▶ **Activities**
1. Set down, word for word, the part of the comment on PostgreSQL index use that runs from "Here's what the" up to and including "remainder at all.".
2. Write the next part of the comment on PostgreSQL index use, starting after its last sentence.

▶ **Passage shown**
[ 
https://issues.apache.org/jira/browse/CONNECTORS-1090?page=com.atlassian.jira.plugin.system.issuetabpanels:comment-tabpanel&focusedCommentId=14192026#comment-14192026
 ] 

Karl Wright edited comment on CONNECTORS-1090 at 10/31/14 4:39 PM:
-------------------------------------------------------------------

I'm not seeing any sign from postgresql that it is using the correct index and 
scanning it in index order for the stuffer query.

Here's what the 8.3 documentation says:

{code}
The planner will consider satisfying an ORDER BY specification either by 
scanning any available index that matches the specification, or by scanning the 
table in physical order and doing an explicit sort. For a query that requires 
scanning a large fraction of the table, the explicit sort is likely to be 
faster because it requires less disk I/O due to a better-ordered access 
pattern. Indexes are more useful when only a few rows need be fetched. An 
important special case is ORDER BY in combination with LIMIT n: an explicit 
sort will have to process all the data to identify the first n rows, but if 
there is an index matching the ORDER BY then the first n rows can be retrieved 
directly, without scanning the remainder at all.

▶ **Extracted data**
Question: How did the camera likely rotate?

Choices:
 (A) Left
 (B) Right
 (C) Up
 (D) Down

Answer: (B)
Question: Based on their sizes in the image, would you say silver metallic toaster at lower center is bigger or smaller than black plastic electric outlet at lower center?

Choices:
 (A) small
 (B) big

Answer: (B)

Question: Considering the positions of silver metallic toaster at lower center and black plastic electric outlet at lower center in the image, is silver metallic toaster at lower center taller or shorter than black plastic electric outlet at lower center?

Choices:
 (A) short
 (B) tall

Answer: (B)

==

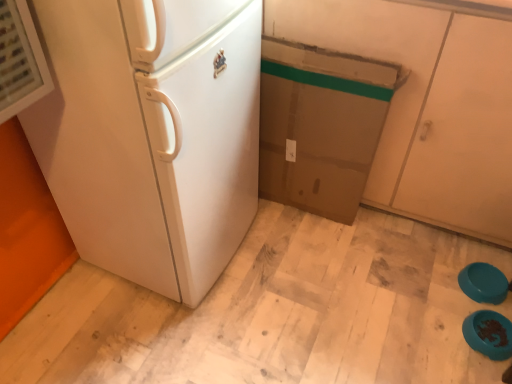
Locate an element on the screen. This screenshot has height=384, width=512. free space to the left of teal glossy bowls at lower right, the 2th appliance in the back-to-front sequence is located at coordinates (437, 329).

---

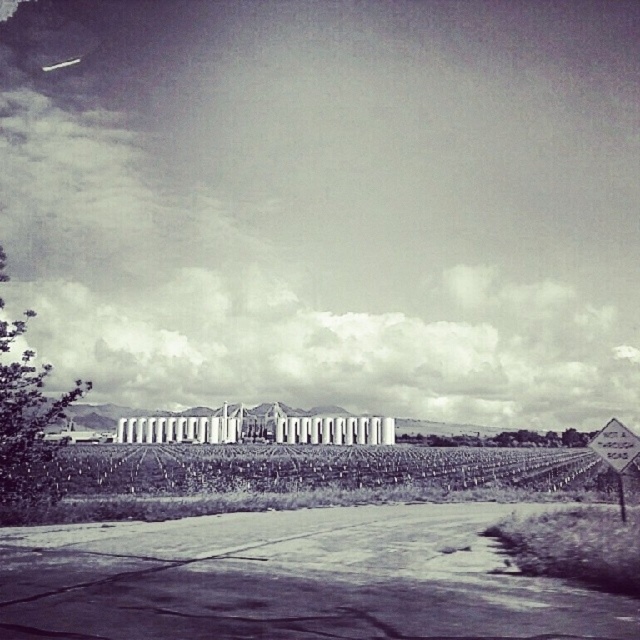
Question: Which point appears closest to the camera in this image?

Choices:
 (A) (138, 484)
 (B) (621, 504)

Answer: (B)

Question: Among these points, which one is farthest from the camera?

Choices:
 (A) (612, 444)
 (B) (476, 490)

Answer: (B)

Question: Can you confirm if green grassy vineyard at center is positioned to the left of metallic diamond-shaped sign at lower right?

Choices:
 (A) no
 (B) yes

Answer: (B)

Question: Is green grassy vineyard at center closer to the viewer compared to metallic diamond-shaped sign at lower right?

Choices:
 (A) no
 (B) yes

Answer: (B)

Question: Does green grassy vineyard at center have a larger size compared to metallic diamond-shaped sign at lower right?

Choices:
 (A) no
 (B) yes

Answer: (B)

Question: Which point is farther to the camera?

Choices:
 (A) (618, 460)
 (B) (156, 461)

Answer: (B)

▶ **Task answers**
1.
Here's what the 8.3 documentation says:

{code}
The planner will consider satisfying an ORDER BY specification either by 
scanning any available index that matches the specification, or by scanning the 
table in physical order and doing an explicit sort. For a query that requires 
scanning a large fraction of the table, the explicit sort is likely to be 
faster because it requires less disk I/O due to a better-ordered access 
pattern. Indexes are more useful when only a few rows need be fetched. An 
important special case is ORDER BY in combination with LIMIT n: an explicit 
sort will have to process all the data to identify the first n rows, but if 
there is an index matching the ORDER BY then the first n rows can be retrieved 
directly, without scanning the remainder at all.

2.
{code}

The intent was to combine ORDER BY with LIMIT, so it matches the case in 
question perfectly.   I don't understand why this isn't reading from the index 
in almost all cases.

Instead, with 9.3, we're getting plans that look like this:

{code}
 WARN 2014-10-31 12:24:07,944 (Stuffer thread) -  Plan: Limit  
(cost=1.13..633.06 rows=240 width=192) (actual time=0.307..4.133 rows=240 
loops=1)
 WARN 2014-10-31 12:24:07,944 (Stuffer thread) -  Plan:   ->  Nested Loop Semi 
Join  (cost=1.13..74547.95 rows=28312 width=192) (actual time=0.305..4.117 
rows=240 loops=1)
 WARN 2014-10-31 12:24:07,944 (Stuffer thread) -  Plan:         Join Filter: 
(t0.jobid = t1.id)
 WARN 2014-10-31 12:24:07,944 (Stuffer thread) -  Plan:         ->  Nested Loop 
Anti Join  (cost=1.13..74111.87 rows=28312 width=192) (actual time=0.294..3.976 
rows=240 loops=1)
 WARN 2014-10-31 12:24:07,944 (Stuffer thread) -  Plan:               ->  
Nested Loop Anti Join  (cost=0.71..39180.11 rows=28348 width=192) (actual 
time=0.268..0.815 rows=240 loops=1)
 WARN 2014-10-31 12:24:07,944 (Stuffer thread) -  Plan:                     ->  
Index Scan using i1414771440111 on jobqueue t0  (cost=0.42..20351.99 rows=28384 
width=192) (actual time=0.236..0.399 rows=240 loops=1)
 WARN 2014-10-31 12:24:07,944 (Stuffer thread) -  Plan:                         
  Index Cond: ((checkaction = 'R'::bpchar) AND (checktime <= 
1414772647826::bigint))
 WARN 2014-10-31 12:24:07,944 (Stuffer thread) -  Plan:                         
  Filter: ((status = 'P'::bpchar) OR (status = 'G'::bpchar))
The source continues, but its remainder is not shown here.